* READING PASSAGE
Friday, December 31, 2021

"Leviathan Falls" by James S.A. Corey--Fiction Review

We’re finishing off my favorite series that I’ve read in the past two years, obscurists. Today we’re talking about “Leviathan Falls” by James S.A. Corey, the ninth and final novel in The Expanse series. Get your anti-aliens from beyond space and time security blankets on because it’s going to get bumpy.

James S.A. Corey

***The Non-Spoiler part of this review***

What I love about this book:

I have loved this series since about the middle of the first book, “Leviathan Wakes.” I remember diving into the second book immediately after finishing the first because I just had to know where Corey would go after the deeply unsettling setting of Eros. Oh, how things would change since that first novel by the time we get this novel “Leviathan Falls” yet still be so compelling.

I bring that first novel up because one of the chief things I like about this book is how it mirrors the first novel. It’s as if the whole series describes a perfect parabola leading to an ending a lot like the beginning but different—history doesn’t repeat, but it does rhyme. 

The Expanse has always been a pretty intense series, but this novel takes the prize. The stakes could not be higher, and everyone is on edge from beginning to nearly the end. But while its nail-biter of a plot unfolds, “Leviathan Falls” still makes time to chew the fat on some of the biggest ideas in sci-fi.

* MATERIAL PROVIDED
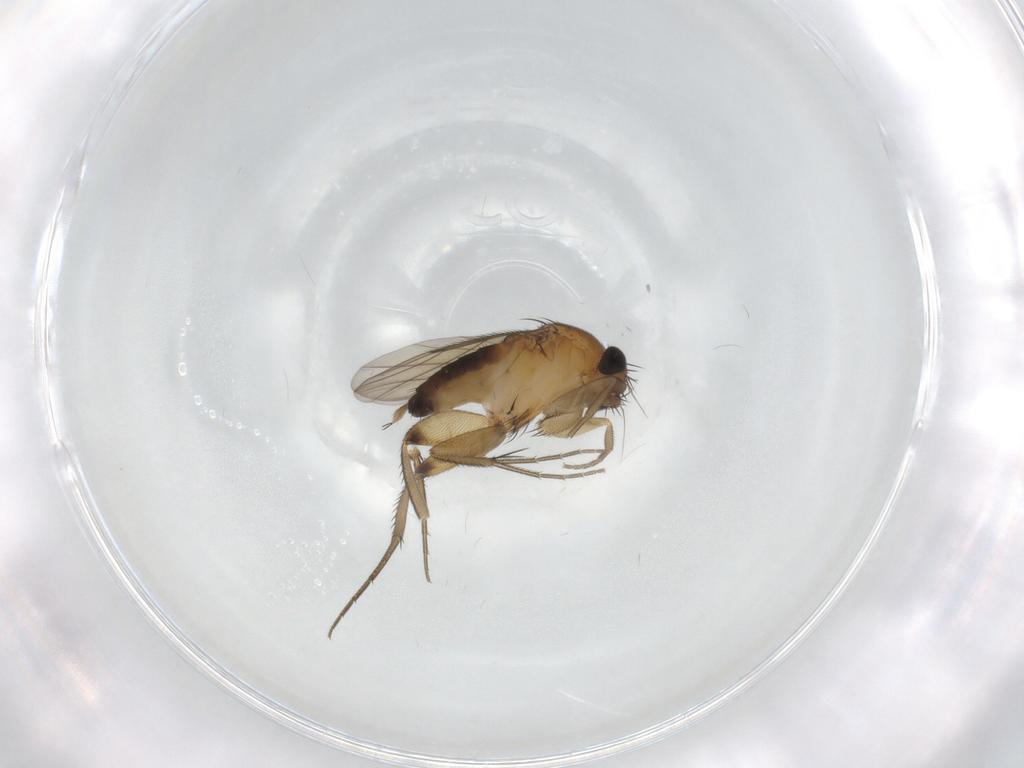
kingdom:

* CHALLENGES
A. Answer these questions from the Leviathan Falls review:
(i) Where does "Leviathan Falls" fall in The Expanse series?
(ii) What is the title of the first book in the series?
(iii) What setting from the first book does the reviewer call deeply unsettling?
B. Pick up the Leviathan Falls review after its last sentence and write the next part.

* RESPONSES FOR EACH TASK
A.
(i) It is the ninth and final novel.
(ii) "Leviathan Wakes."
(iii) Eros.

B.
We also get to see more of a story where Naomi is more in charge overall rather than Holden, which I found interesting. Holden is still captain of the Rocinante, and Naomi is still ostensibly the XO. But, she is also the leader of the underground and resistance against the Laconian empire, which makes her more of an Admiral than just a mere executive officer. The dynamic could lead to tension, but I love how Naomi and Holden have been together for so long that they make it work without a single hiccup to distract from the primary plot.

What I don’t love about this book:

There are a lot of samey metaphors and phrases that come out of different characters’ mouths who aren’t remotely similar or even share similar geography. And sure—I get it—how many ways are there to describe dark gods from beyond space and time or god emperors? But, it feels like it should at least be more than one. It’s a quibble, but for a series that does individual characterization so well, it was disappointing to me that all those wonderful characters—with all their distinct voices and styles—all started sounding the same on literally the most significant issue in this universe. 

I don’t want to get into spoiler territory, but “Leviathan Wakes” doesn’t take enough time wrapping up all the loose threads and story arcs of all the major supporting characters introduced in this series. It doesn’t even finish off the stories of all the characters prominent in this novel. It wraps up the story for the main core characters—sorta—well, really only definitively for two characters the others just kind of end, and we never see them again in the narrative.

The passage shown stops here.